Barikamà has benefited from different types of funding, particularly from Chiesa Valdese, who provided us with most of the equipment needed to produce yogurt, and we are currently based in Casale di Martignamo, a farm which is 40 kilometers from Rome.
It has been a really hard path and our lives are not so easy at present. However, we are proud to have gone a long way by surviving the difficulties we have been facing. Instead of waiting for someone to employ us, we took the initiative to start something from nothing.
You deliver Barikamà yogurt by bicycle all over Rome. What is the main advantage of such a choice?
Who are your main customers, locals or foreigners living in Rome? What have the best comments been so far?

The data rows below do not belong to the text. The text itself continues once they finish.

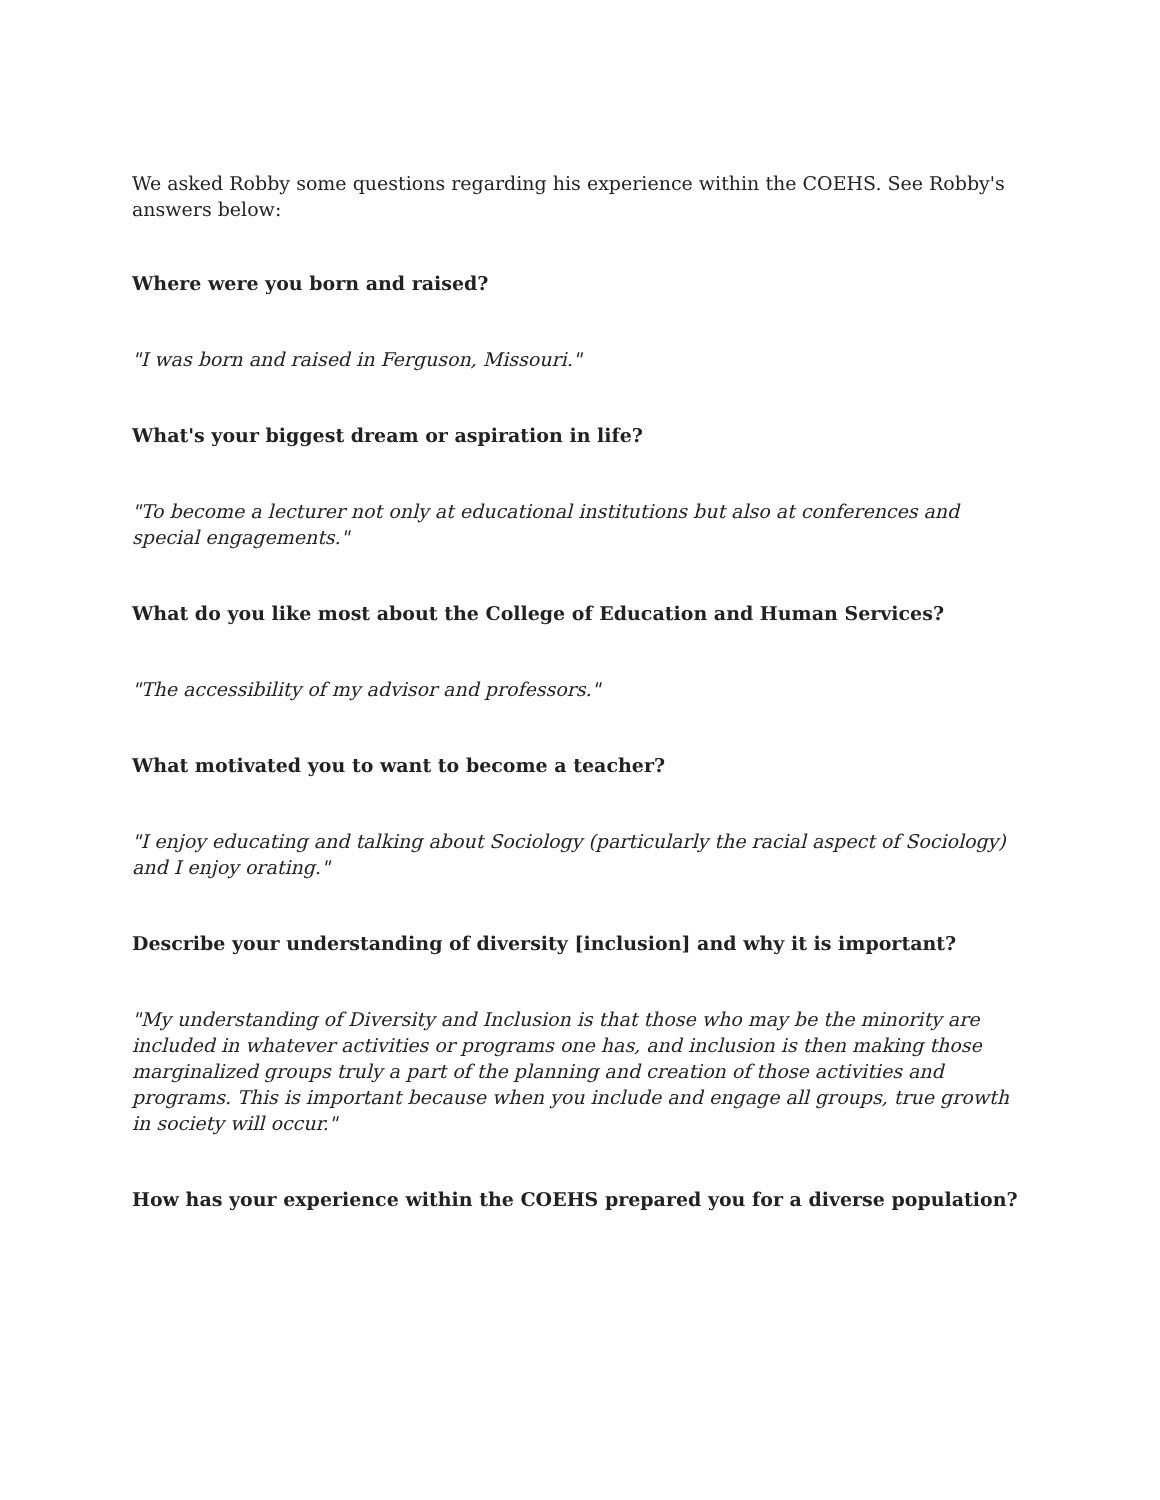We asked Robby some questions regarding his experience within the COEHS. See Robby's answers below:
Where were you born and raised?
"I was born and raised in Ferguson, Missouri."
What's your biggest dream or aspiration in life?
"To become a lecturer not only at educational institutions but also at conferences and special engagements."
What do you like most about the College of Education and Human Services?
"The accessibility of my advisor and professors."
What motivated you to want to become a teacher?
"I enjoy educating and talking about Sociology (particularly the racial aspect of Sociology) and I enjoy orating."
Describe your understanding of diversity [inclusion] and why it is important?
"My understanding of Diversity and Inclusion is that those who may be the minority are included in whatever activities or programs one has, and inclusion is then making those marginalized groups truly a part of the planning and creation of those activities and programs. This is important because when you include and engage all groups, true growth in society will occur."
How has your experience within the COEHS prepared you for a diverse population?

All Barikamà customers are Italians who love our plain, artisanal yoghurt. It does not come cheap, but it is worth the price, according to our customers who say that it reminds them of the delicious, preservatives-free yoghurt they ate in the past.
Do you think Barikamà has contributed to change Italians’ negative attitudes on immigration?
At least 20 per cent of people who come across the word Barikamà, in Rome, already know our brand and appreciate our products. I believe it has contributed to give a positive image of migrants in a country where they are often discredited.
In 2014, you started growing organic vegetables at the farm. What will the next step be for Barikamà?
Barikamà is now an agricultural cooperative as we started producing organic vegetables over two years ago. We deliver by bike, whenever required, and we would like to keep growing as a business but we are not in a hurry. In fact, staying artisanal and being environmentally-friendly is fundamental to us.